A hacker broke into ProTrack and iTrack vehicle-tracking GPS services to extort “reward” money and reveal the systems’ vulnerabilities.
A hacker with the username “L&M” has infiltrated two GPS vehicle-tracking services, ProTrack and iTrack, gaining access to more than 27,000 accounts in South Africa, Morocco, India, the Philippines, and other countries. L&M could see customer details such as names, home addresses, phone numbers, usernames, and email addresses. He was able to monitor the locations and movements of vehicles. The most serious discovery was that with certain vehicles the hacker had the power to kill the engine remotely.
L&M explained to tech news site Motherboard that his first step in hacking the systems was to reverse-engineer the ProTrack and iTrack Android apps.
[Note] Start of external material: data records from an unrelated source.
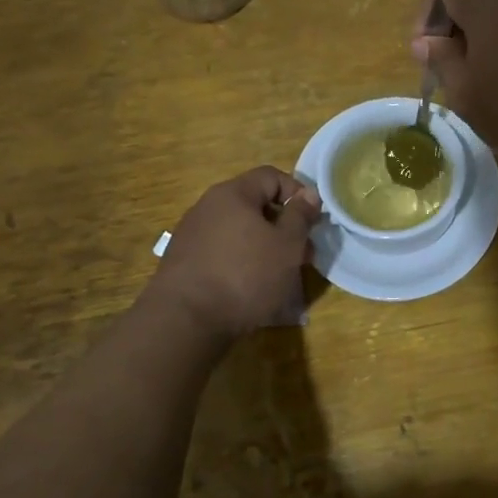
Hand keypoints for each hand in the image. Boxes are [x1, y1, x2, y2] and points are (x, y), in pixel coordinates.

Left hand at [149, 167, 318, 338]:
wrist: (185, 321)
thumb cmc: (245, 275)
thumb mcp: (287, 245)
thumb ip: (300, 216)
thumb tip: (308, 194)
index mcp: (232, 194)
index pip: (270, 176)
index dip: (297, 192)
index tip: (313, 220)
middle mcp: (208, 208)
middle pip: (254, 207)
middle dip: (283, 228)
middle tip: (303, 256)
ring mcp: (192, 236)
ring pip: (240, 234)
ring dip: (265, 250)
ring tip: (282, 279)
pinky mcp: (184, 264)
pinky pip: (223, 256)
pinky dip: (243, 267)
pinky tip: (253, 293)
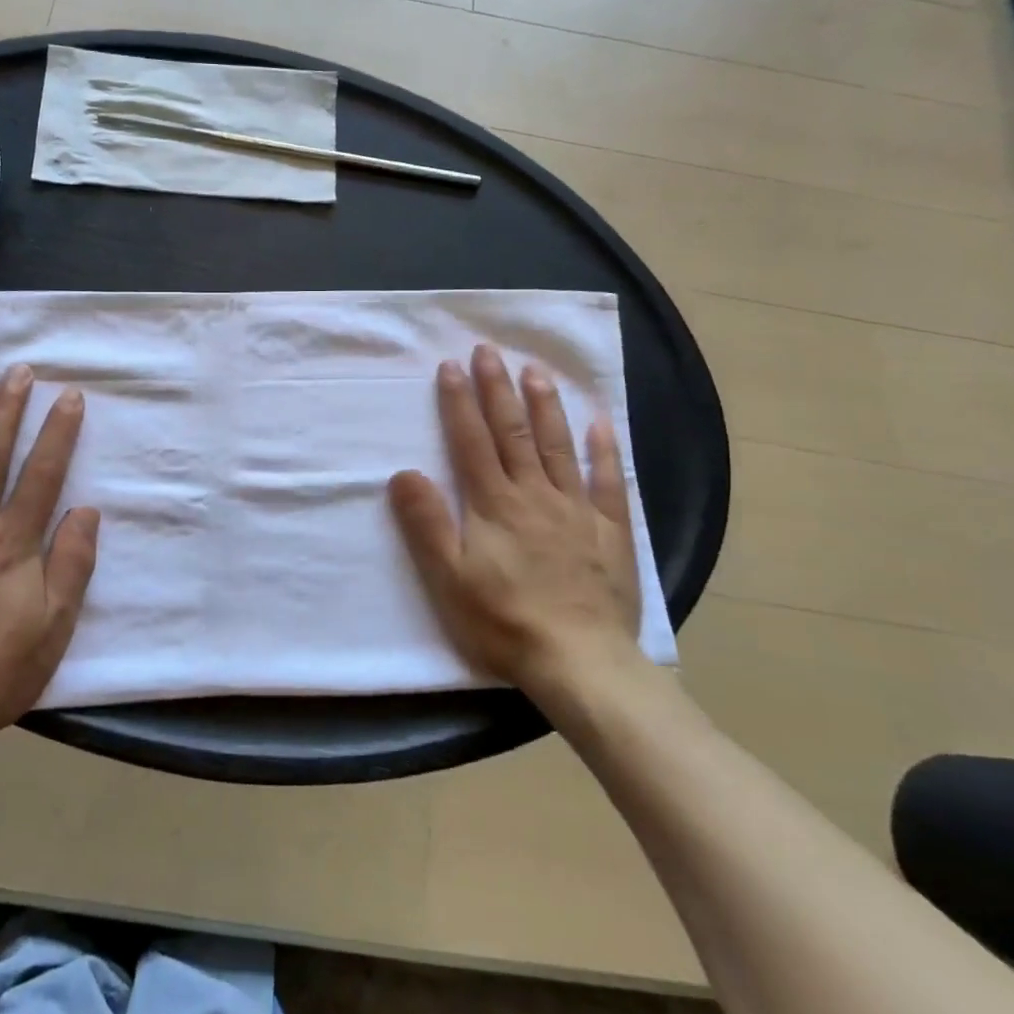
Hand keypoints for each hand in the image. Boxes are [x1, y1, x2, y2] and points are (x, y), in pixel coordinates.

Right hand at [388, 345, 646, 717]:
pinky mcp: (610, 532)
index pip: (471, 441)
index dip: (459, 402)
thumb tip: (403, 473)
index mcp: (494, 504)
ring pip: (558, 446)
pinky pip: (609, 482)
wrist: (580, 662)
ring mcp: (577, 510)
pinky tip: (601, 424)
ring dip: (545, 405)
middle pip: (513, 432)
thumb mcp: (449, 578)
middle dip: (498, 389)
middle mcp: (535, 495)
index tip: (451, 366)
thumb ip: (426, 523)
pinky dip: (604, 450)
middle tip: (489, 351)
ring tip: (536, 370)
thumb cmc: (504, 621)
Doing so, L&M discovered that all customers were assigned the same default password — 123456. The hacker then took advantage of the apps’ APIs to brute-force millions of usernames. Finally, the hacker logged in using the stolen usernames and default passwords. L&M successfully hacked more than 20,000 ProTrack accounts and more than 7,000 iTrack accounts. For certain accounts, if the vehicle was traveling less than 13 mph, L&M had the option to remotely shut down the engine.
The hacker reports that they did not, in fact, kill anyone’s engine, stating to Motherboard, “My target was the company, not the customers. Customers are at risk because of the company.” L&M said that they contacted both companies for “reward” money, adding that they ultimately got what they wanted.
ProTrack and iTrack, both based in China, sell cloud-based tracking services. While iTrack has not commented on the breach, ProTrack denied it even occurred and issued this statement to Motherboard: “Our system is working very well and change password is normal way for account security like other systems.”
“Technology is amazing and can improve our lives and businesses,” notes Avast security evangelist Luis Corrons. “But as we always say, it is vital to add security to the design of any and every system. This breach is the best example of what should never be done — the same default password for all users and no 2-factor authentication.”